▸ Stored data entries
◇ ◇ ◇ ◇ ◇

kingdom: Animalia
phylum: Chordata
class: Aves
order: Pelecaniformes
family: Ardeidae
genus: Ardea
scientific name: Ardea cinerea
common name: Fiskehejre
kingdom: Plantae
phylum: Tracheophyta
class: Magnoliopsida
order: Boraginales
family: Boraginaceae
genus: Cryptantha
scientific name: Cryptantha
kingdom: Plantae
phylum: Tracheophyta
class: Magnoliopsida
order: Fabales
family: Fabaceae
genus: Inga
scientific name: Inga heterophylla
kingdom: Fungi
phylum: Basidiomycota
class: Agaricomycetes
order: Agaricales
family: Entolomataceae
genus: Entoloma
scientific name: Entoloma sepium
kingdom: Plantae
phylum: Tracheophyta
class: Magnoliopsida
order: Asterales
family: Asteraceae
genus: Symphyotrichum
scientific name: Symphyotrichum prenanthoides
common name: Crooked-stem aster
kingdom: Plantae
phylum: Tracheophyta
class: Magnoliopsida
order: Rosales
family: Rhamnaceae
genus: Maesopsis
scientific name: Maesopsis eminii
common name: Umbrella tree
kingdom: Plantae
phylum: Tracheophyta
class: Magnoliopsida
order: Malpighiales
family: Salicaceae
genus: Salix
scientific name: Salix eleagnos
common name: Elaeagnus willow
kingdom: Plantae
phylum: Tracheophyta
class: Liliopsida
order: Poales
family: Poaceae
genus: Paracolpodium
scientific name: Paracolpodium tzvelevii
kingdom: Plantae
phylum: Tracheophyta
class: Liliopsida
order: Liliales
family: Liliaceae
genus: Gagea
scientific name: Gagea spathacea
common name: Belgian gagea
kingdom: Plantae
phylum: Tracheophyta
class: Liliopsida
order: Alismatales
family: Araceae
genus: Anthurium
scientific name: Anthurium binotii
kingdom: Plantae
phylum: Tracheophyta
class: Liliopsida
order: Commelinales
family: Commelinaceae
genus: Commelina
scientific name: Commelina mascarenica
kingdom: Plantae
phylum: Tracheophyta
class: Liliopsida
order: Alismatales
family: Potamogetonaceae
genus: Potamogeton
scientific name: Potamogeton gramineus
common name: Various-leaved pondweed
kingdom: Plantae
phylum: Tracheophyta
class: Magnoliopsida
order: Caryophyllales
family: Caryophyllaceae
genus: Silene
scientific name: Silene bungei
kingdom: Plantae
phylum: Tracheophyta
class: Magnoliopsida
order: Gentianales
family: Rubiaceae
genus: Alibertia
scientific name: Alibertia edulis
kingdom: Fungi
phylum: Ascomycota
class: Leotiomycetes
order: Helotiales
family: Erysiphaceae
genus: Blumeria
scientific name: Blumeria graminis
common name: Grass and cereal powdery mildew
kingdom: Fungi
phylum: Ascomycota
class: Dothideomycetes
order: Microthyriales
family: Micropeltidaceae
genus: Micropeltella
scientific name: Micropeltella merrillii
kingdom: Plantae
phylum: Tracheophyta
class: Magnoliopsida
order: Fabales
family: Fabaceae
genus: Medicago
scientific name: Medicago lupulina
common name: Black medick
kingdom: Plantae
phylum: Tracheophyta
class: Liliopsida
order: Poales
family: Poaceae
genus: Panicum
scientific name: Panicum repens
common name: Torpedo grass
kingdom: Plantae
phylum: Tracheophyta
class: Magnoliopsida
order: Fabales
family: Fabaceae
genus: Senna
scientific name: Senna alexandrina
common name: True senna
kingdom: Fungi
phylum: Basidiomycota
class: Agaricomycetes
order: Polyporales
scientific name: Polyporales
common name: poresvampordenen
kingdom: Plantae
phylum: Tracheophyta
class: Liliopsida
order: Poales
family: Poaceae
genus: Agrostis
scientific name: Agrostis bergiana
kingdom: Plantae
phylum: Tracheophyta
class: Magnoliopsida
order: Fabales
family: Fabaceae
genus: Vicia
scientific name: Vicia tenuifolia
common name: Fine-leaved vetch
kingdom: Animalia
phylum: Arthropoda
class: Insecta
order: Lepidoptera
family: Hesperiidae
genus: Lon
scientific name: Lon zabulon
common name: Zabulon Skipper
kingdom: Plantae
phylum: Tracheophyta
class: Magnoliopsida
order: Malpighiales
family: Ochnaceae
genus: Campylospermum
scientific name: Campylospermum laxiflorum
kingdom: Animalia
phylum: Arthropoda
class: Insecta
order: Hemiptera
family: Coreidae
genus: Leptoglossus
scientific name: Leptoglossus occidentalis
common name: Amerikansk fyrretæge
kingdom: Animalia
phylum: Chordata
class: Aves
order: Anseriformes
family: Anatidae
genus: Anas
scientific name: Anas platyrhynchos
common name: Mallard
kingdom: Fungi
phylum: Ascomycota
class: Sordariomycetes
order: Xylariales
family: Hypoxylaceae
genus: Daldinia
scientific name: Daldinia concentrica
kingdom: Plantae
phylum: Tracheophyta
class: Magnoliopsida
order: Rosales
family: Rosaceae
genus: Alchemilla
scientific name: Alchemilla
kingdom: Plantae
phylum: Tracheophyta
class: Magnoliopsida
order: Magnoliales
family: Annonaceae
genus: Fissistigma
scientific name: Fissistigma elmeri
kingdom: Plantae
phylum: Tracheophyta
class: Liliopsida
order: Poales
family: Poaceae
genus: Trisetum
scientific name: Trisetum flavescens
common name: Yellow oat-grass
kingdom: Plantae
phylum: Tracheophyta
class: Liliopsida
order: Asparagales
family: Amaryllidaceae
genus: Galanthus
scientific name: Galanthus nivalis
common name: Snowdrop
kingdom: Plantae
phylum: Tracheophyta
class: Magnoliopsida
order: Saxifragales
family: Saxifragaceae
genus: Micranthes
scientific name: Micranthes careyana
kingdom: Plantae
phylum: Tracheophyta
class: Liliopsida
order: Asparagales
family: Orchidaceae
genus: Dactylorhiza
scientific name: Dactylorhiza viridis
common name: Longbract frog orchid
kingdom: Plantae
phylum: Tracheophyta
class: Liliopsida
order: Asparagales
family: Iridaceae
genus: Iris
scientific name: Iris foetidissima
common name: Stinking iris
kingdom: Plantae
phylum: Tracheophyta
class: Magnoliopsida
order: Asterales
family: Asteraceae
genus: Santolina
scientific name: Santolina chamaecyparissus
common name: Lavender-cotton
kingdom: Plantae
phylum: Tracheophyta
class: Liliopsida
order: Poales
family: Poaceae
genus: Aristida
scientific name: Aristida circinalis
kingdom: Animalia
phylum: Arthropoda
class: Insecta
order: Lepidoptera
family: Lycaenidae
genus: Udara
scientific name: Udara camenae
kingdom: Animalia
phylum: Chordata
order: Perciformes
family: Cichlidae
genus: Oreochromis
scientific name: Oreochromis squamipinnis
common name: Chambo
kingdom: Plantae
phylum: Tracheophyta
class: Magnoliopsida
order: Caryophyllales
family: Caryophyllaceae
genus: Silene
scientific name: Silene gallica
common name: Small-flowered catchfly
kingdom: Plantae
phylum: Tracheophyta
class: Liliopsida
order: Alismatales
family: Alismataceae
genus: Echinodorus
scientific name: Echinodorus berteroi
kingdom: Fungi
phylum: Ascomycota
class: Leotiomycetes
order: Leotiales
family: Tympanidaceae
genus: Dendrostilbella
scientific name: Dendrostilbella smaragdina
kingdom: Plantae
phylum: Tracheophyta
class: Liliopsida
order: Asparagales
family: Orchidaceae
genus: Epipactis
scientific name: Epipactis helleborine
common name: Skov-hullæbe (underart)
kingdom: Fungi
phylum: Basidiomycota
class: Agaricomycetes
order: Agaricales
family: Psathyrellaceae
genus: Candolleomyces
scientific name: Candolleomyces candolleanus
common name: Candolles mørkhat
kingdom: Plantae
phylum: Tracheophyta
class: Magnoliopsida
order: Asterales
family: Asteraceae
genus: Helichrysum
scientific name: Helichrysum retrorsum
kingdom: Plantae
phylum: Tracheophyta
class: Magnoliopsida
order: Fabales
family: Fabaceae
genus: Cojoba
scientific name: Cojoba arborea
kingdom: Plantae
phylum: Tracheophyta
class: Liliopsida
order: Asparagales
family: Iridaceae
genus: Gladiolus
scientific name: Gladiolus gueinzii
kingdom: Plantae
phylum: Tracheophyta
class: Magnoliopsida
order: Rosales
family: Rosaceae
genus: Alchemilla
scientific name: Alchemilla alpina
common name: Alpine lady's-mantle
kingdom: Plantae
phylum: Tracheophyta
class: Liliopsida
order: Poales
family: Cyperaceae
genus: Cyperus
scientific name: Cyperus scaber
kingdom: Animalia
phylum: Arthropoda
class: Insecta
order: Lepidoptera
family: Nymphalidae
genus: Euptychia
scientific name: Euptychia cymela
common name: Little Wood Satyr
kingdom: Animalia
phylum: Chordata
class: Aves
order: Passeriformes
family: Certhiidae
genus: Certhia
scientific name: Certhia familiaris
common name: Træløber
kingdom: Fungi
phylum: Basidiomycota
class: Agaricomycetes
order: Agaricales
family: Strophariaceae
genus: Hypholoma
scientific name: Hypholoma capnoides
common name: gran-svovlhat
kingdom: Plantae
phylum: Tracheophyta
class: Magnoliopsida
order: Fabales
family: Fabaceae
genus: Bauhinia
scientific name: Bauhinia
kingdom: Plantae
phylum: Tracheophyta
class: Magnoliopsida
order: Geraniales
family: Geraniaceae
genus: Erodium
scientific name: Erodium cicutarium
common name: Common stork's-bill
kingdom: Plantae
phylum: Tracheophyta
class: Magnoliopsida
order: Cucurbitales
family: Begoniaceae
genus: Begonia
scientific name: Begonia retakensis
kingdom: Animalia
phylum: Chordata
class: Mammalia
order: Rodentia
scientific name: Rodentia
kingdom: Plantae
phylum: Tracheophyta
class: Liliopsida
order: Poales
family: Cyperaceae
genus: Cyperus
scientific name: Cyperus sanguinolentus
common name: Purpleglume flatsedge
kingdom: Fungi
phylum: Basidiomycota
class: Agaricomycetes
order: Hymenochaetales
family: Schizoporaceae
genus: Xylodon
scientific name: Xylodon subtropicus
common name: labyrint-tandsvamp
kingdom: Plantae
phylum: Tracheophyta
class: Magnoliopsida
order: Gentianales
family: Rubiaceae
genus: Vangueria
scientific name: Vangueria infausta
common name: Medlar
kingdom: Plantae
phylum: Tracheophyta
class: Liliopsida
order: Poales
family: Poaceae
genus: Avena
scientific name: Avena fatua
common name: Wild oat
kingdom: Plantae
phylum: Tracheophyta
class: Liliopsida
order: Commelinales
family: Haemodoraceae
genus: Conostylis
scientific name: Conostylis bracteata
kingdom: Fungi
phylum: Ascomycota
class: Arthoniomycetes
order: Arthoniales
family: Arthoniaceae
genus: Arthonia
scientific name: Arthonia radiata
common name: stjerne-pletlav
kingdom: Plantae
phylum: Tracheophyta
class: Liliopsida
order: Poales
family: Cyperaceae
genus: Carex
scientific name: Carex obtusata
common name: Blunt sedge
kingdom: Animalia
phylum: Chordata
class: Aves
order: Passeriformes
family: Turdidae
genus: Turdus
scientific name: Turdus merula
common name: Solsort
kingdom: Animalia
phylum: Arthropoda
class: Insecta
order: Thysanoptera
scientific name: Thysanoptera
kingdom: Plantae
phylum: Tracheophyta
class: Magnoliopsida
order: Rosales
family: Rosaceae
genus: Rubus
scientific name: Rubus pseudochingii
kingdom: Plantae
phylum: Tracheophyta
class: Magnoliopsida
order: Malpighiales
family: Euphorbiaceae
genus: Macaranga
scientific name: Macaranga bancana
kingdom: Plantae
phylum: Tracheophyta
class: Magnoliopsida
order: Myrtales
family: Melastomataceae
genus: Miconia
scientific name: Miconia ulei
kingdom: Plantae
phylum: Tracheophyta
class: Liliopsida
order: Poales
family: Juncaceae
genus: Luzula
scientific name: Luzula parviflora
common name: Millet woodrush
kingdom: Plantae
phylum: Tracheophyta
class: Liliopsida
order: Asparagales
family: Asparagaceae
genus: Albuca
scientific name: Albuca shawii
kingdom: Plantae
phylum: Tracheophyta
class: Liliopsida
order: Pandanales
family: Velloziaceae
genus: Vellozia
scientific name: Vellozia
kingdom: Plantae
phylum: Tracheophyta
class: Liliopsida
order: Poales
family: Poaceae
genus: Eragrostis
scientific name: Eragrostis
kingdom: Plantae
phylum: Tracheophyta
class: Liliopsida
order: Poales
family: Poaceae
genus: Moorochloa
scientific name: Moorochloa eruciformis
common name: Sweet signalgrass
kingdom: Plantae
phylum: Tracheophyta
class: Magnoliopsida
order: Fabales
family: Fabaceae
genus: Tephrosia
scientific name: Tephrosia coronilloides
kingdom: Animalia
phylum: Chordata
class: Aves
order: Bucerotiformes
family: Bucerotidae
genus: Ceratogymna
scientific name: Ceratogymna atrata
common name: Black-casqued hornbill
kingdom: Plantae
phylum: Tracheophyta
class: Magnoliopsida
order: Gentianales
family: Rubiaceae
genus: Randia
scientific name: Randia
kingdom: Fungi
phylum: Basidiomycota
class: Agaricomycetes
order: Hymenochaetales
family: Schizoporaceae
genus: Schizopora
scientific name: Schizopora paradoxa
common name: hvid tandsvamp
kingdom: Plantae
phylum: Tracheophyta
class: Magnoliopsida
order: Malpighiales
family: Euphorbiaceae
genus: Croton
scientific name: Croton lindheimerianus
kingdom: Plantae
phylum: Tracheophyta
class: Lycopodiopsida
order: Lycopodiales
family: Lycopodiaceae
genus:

◇ ◇ ◇ ◇ ◇

▸ EXERCISE
Rewrite everything from the line containing "family: Commelinaceae" down to the line containing "common name: Various-leaved pondweed", replacing "scientific name" with "Latin name" and leaving the rest of those lines untouched. Return only those lines.

▸ WRITTEN RESPONSE
family: Commelinaceae
genus: Commelina
Latin name: Commelina mascarenica
kingdom: Plantae
phylum: Tracheophyta
class: Liliopsida
order: Alismatales
family: Potamogetonaceae
genus: Potamogeton
Latin name: Potamogeton gramineus
common name: Various-leaved pondweed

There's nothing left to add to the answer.